The overall effect of all this talk, from the people who defended the Tea Party from charges of racism, amounts to, ‘no, you’re racist.’

Larry Solov, who is now CEO of the organization bearing Breitbart’s name, introduced his late friend’s vision for the film, saying, “He understood intuitively, in a way that only Andrew could, what the Occupy movement was all about.”

Too true.

Having spent some time covering Occupy DC this fall and speaking with the organizers, I noticed that one of their more obvious grievances was with the way the Democratic Party’s organizing machine, especially the SEIU, was co-opting what they saw as a grassroots movement. When I asked about the tension, Stranahan dismissed these people as dupes. Who knows, maybe they are, but acknowledging the conflict would have given the film more credibility. These unions, the movie claims, are the key instrument connecting the Alinskyite radical Barack Obama to the Occupy anarchists.

They must have left Andrew Breitbart’s keener insights into the movement on the cutting room floor, because most of the clips of him in the movie are utterly juvenile: “[Occupy is] raping and pillaging and pooping, and the mainstream media ignores it!”

The movie does seem to have a Todd Akin-like fascination with the Occupy rapes, which were admittedly under-covered in most media outlets, but was the best closing clip they could find really Breitbart yelling at protesters, “stop raping people, stop raping people, stop raping the[ital mine] people”?

That’s the kind of slip of the tongue that passes for profundity among these people.

The movie paints a picture of activists dead-set on antagonizing riot cops to incite a response and thereby attract media attention; no mention is made of any questionable actions of law enforcement throughout the movement’s several months of national media attention.

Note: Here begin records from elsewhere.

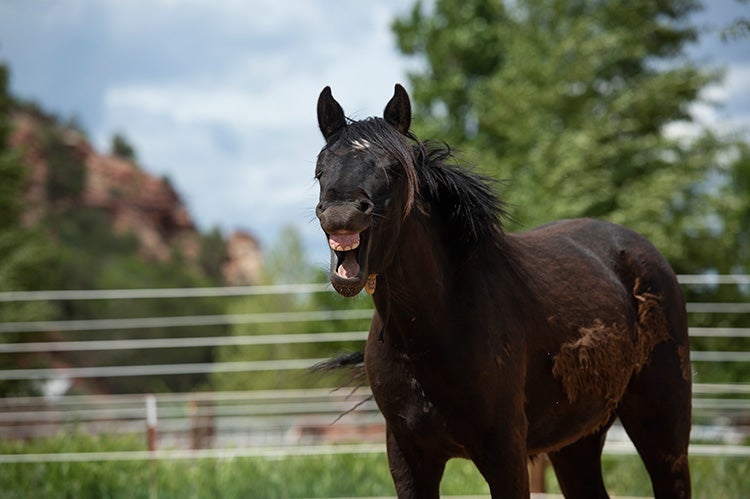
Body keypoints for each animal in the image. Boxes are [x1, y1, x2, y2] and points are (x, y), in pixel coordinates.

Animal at [314, 84, 692, 498]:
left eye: (394, 168)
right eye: (320, 168)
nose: (342, 215)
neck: (431, 333)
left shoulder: (505, 454)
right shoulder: (409, 457)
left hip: (664, 433)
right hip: (576, 441)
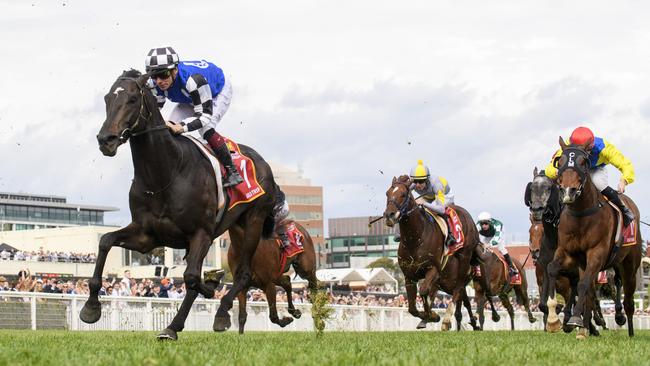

This is strange, because former Daily Caller video reporter Michelle Fields is featured several times in the film, and she and her videographer were beaten by the NYPD in November. I spoke to her immediately after the incident and filed this report.

In fairness, there are interesting bits, largely courtesy of activist-turned-FBI informant Brandon Darby about how the aftermath of Hurricane Katrina gave birth to the current arrangement of left-wing activist nonprofits. The introductory section centered on the New York Times freelancer/activist who was arrested on the Brooklyn Bridge is also interesting, though it’s a strange place to start the story of Occupy. The movie briefly mentions Kalle Lasn, the editor of Adbusters who is widely credited with coming up with the idea of the movement, but there’s no insight into who he is, what his beliefs are, or what motivates him.

Look, I’m sympathetic to the basic narrative of “Occupy Unmasked.” Occupy was never primarily a bottom-up movement; it was orchestrated by the professional left, which seized the post-financial crisis moment in which the public was uniquely concerned with income inequality as a political issue. And regardless of its supposed decentralized character initially, by the end unions were pulling most of the weight—sometimes by paying people to attend rallies. But if Citizens United, Magnolia Pictures (which has picked up the film for wide distribution this fall), and Breitbart’s filmmakers think they’re descending from on high to deliver the grand revelation that Occupy isn’t the spontaneous movement the media said it was, they’re nuts. Everyone already knew that. There’s very little that’s new about the film, especially David Horowitz’s ranting about communist atrocities–the man’s an anti-left careerist, who cares if the Berlin Wall fell more than 20 years ago. And to claim that beneath the mask is a “race war” is a terrible way of bringing people over to your side.